Supplied records Block Start

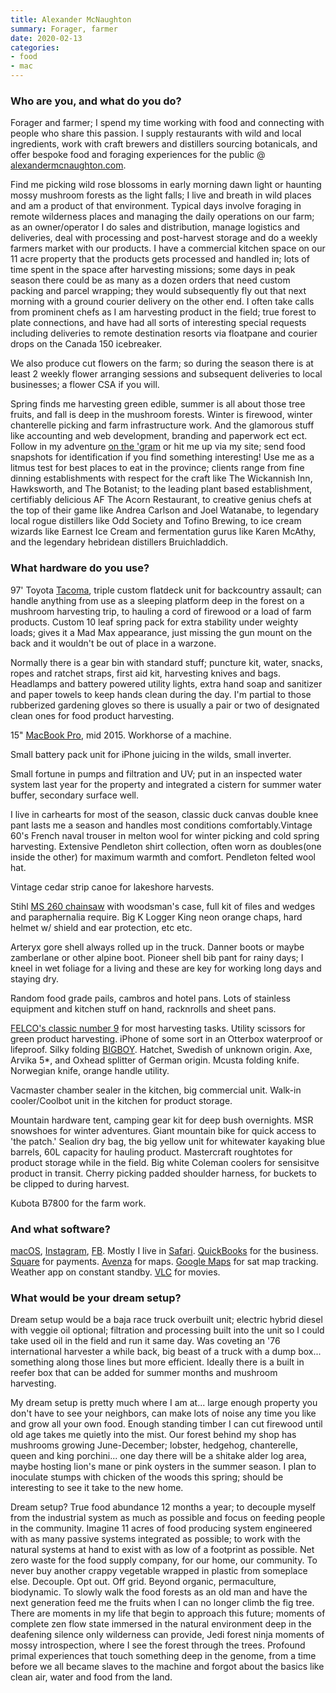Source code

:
 ```yaml
---
title: Alexander McNaughton
summary: Forager, farmer 
date: 2020-02-13
categories:
- food
- mac
---
```


### Who are you, and what do you do?

Forager and farmer; I spend my time working with food and connecting with people who share this passion. I supply restaurants with wild and local ingredients, work with craft brewers and distillers sourcing botanicals, and offer bespoke food and foraging experiences for the public @ [alexandermcnaughton.com](https://alexandermcnaughton.com/ "Alexander's website.").

Find me picking wild rose blossoms in early morning dawn light or haunting mossy mushroom forests as the light falls; I live and breath in wild places and am a product of that environment. Typical days involve foraging in remote wilderness places and managing the daily operations on our farm; as an owner/operator I do sales and distribution, manage logistics and deliveries, deal with processing and post-harvest storage and do a weekly farmers market with our products. I have a commercial kitchen space on our 11 acre property that the products gets processed and handled in; lots of time spent in the space after harvesting missions; some days in peak season there could be as many as a dozen orders that need custom packing and parcel wrapping; they would subsequently fly out that next morning with a ground courier delivery on the other end. I often take calls from prominent chefs as I am harvesting product in the field; true forest to plate connections, and have had all sorts of interesting special requests including deliveries to remote destination resorts via floatpane and courier drops on the Canada 150 icebreaker.

We also produce cut flowers on the farm; so during the season there is at least 2 weekly flower arranging sessions and subsequent deliveries to local businesses; a flower CSA if you will.

Spring finds me harvesting green edible, summer is all about those tree fruits, and fall is deep in the mushroom forests. Winter is firewood, winter chanterelle picking and farm infrastructure work. And the glamorous stuff like accounting and web development, branding and paperwork ect ect. Follow in my adventure [on the 'gram](https://www.instagram.com/alexander.mcnaughton/ "Alexander's Instagram account.") or hit me up via my site; send food snapshots for identification if you find something interesting! Use me as a litmus test for best places to eat in the province; clients range from fine dinning establishments with respect for the craft like The Wickannish Inn, Hawksworth, and The Botanist; to the leading plant based establishment, certifiably delicious AF The Acorn Restaurant, to creative genius chefs at the top of their game like Andrea Carlson and Joel Watanabe, to legendary local rogue distillers like Odd Society and Tofino Brewing, to ice cream wizards like Earnest Ice Cream and fermentation gurus like Karen McAthy, and the legendary hebridean distillers Bruichladdich.

### What hardware do you use?

97' Toyota [Tacoma][tacoma.2], triple custom flatdeck unit for backcountry assault; can handle anything from use as a sleeping platform deep in the forest on a mushroom harvesting trip, to hauling a cord of firewood or a load of farm products. Custom 10 leaf spring pack for extra stability under weighty loads; gives it a Mad Max appearance, just missing the gun mount on the back and it wouldn't be out of place in a warzone.

Normally there is a gear bin with standard stuff; puncture kit, water, snacks, ropes and ratchet straps, first aid kit, harvesting knives and bags. Headlamps and battery powered utility lights, extra hand soap and sanitizer and paper towels to keep hands clean during the day. I'm partial to those rubberized gardening gloves so there is usually a pair or two of designated clean ones for food product harvesting.

15" [MacBook Pro][macbook-pro], mid 2015. Workhorse of a machine. 

Small battery pack unit for iPhone juicing in the wilds, small inverter.

Small fortune in pumps and filtration and UV; put in an inspected water system last year for the property and integrated a cistern for summer water buffer, secondary surface well.

I live in carhearts for most of the season, classic duck canvas double knee pant lasts me a season and handles most conditions comfortably.Vintage 60's French naval trouser in melton wool for winter picking and cold spring harvesting. Extensive Pendleton shirt collection, often worn as doubles(one inside the other) for maximum warmth and comfort. Pendleton felted wool hat. 

Vintage cedar strip canoe for lakeshore harvests.

Stihl [MS 260 chainsaw][ms-260] with woodsman's case, full kit of files and wedges and paraphernalia require. Big K Logger King neon orange chaps, hard helmet w/ shield and ear protection, etc etc.

Arteryx gore shell always rolled up in the truck. Danner boots or maybe zamberlane or other alpine boot. Pioneer shell bib pant for rainy days; I kneel in wet foliage for a living and these are key for working long days and staying dry. 

Random food grade pails, cambros and hotel pans. Lots of stainless equipment and kitchen stuff on hand, racknrolls and sheet pans.

[FELCO's classic number 9][felco-9] for most harvesting tasks. Utility scissors for green product harvesting. iPhone of some sort in an Otterbox waterproof or lifeproof. Silky folding [BIGBOY][]. Hatchet, Swedish of unknown origin. Axe, Arvika 5*, and Oxhead splitter of German origin.
Mcusta folding knife. Norwegian knife, orange handle utility.

Vacmaster chamber sealer in the kitchen, big commercial unit. Walk-in cooler/Coolbot unit in the kitchen for product storage.

Mountain hardware tent, camping gear kit for deep bush overnights. MSR snowshoes for winter adventures. Giant mountain bike for quick access to 'the patch.' Sealion dry bag, the big yellow unit for whitewater kayaking blue barrels, 60L capacity for hauling product. Mastercraft roughtotes for product storage while in the field. Big white Coleman coolers for sensisitve product in transit. Cherry picking padded shoulder harness, for buckets to be clipped to during harvest. 

Kubota B7800 for the farm work. 

### And what software?

[macOS][], [Instagram][], [FB][facebook]. Mostly I live in [Safari][]. [QuickBooks][] for the business. [Square][] for payments. [Avenza][avenza-maps-ios] for maps. [Google Maps][google-maps] for sat map tracking. Weather app on constant standby. [VLC][] for movies.

### What would be your dream setup?

Dream setup would be a baja race truck overbuilt unit; electric hybrid diesel with veggie oil optional; filtration and processing built into the unit so I could take used oil in the field and run it same day. Was coveting an '76 international harvester a while back, big beast of a truck with a dump box... something along those lines but more efficient. Ideally there is a built in reefer box that can be added for summer months and mushroom harvesting.

My dream setup is pretty much where I am at... large enough property you don't have to see your neighbors, can make lots of noise any time you like and grow all your own food. Enough standing timber I can cut firewood until old age takes me quietly into the mist. Our forest behind my shop has mushrooms growing June-December; lobster, hedgehog, chanterelle, queen and king porchini... one day there will be a shitake alder log area, maybe hosting lion's mane or pink oysters in the summer season. I plan to inoculate stumps with chicken of the woods this spring; should be interesting to see it take to the new home.

Dream setup? True food abundance 12 months a year; to decouple myself from the industrial system as much as possible and focus on feeding people in the community. Imagine 11 acres of food producing system engineered with as many passive systems integrated as possible; to work with the natural systems at hand to exist with as low of a footprint as possible. Net zero waste for the food supply company, for our home, our community. To never buy another crappy vegetable wrapped in plastic from someplace else. Decouple. Opt out. Off grid. Beyond organic, permaculture, biodynamic. To slowly walk the food forests as an old man and have the next generation feed me the fruits when I can no longer climb the fig tree. There are moments in my life that begin to approach this future; moments of complete zen flow state immersed in the natural environment deep in the deafening silence only wilderness can provide, Jedi forest ninja moments of mossy introspection, where I see the forest through the trees. Profound primal experiences that touch something deep in the genome, from a time before we all became slaves to the machine and forgot about the basics like clean air, water and food from the land.

[avenza-maps-ios]: https://apps.apple.com/au/app/avenza-maps/id388424049<Paste> "An offline maps app."
[bigboy]: http://web.archive.org/web/20230706193752/https://silkysaws.com/search.php?search_query=bigboy "A folding hand saw."
[facebook]: https://www.facebook.com/ "A social networking site."
[felco-9]: http://web.archive.org/web/20210413041543/https://www.felco.com/us_en/felco-9.html "Pruning shears."
[google-maps]: https://www.google.com/maps/ "Web-based map tools."
[instagram]: https://www.instagram.com/ "A photo sharing service."
[macbook-pro]: https://www.apple.com/macbook-pro/ "A laptop."
[macos]: https://en.wikipedia.org/wiki/MacOS "An operating system for Mac hardware."
[ms-260]: https://www.stihl.com/STIHL-power-tools-A-great-range/Chainsaws/Petrol-chainsaws-for-forestry/2219-131/MS-260.aspx "A chainsaw."
[quickbooks]: http://web.archive.org/web/20230524094339/https://quickbooks.intuit.com/ "Business accounting software for Windows."
[safari]: https://www.apple.com/safari/ "A fast web browser."
[square]: https://squareup.com/jp/ja "A software and hardware solution for processing credit cards."
[tacoma.2]: https://en.wikipedia.org/wiki/Toyota_Tacoma "A pickup truck."
[vlc]: http://www.videolan.org/vlc/ "An open-source media player."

Supplied records Block End

Output the data above exactly, beginning at its first line and ending with the line that holds "Find me picking". Leave out the pictures and add nothing.

• _Task response_
Source code

:
 ```yaml
---
title: Alexander McNaughton
summary: Forager, farmer 
date: 2020-02-13
categories:
- food
- mac
---
```


### Who are you, and what do you do?

Forager and farmer; I spend my time working with food and connecting with people who share this passion. I supply restaurants with wild and local ingredients, work with craft brewers and distillers sourcing botanicals, and offer bespoke food and foraging experiences for the public @ [alexandermcnaughton.com](https://alexandermcnaughton.com/ "Alexander's website.").

Find me picking wild rose blossoms in early morning dawn light or haunting mossy mushroom forests as the light falls; I live and breath in wild places and am a product of that environment. Typical days involve foraging in remote wilderness places and managing the daily operations on our farm; as an owner/operator I do sales and distribution, manage logistics and deliveries, deal with processing and post-harvest storage and do a weekly farmers market with our products. I have a commercial kitchen space on our 11 acre property that the products gets processed and handled in; lots of time spent in the space after harvesting missions; some days in peak season there could be as many as a dozen orders that need custom packing and parcel wrapping; they would subsequently fly out that next morning with a ground courier delivery on the other end. I often take calls from prominent chefs as I am harvesting product in the field; true forest to plate connections, and have had all sorts of interesting special requests including deliveries to remote destination resorts via floatpane and courier drops on the Canada 150 icebreaker.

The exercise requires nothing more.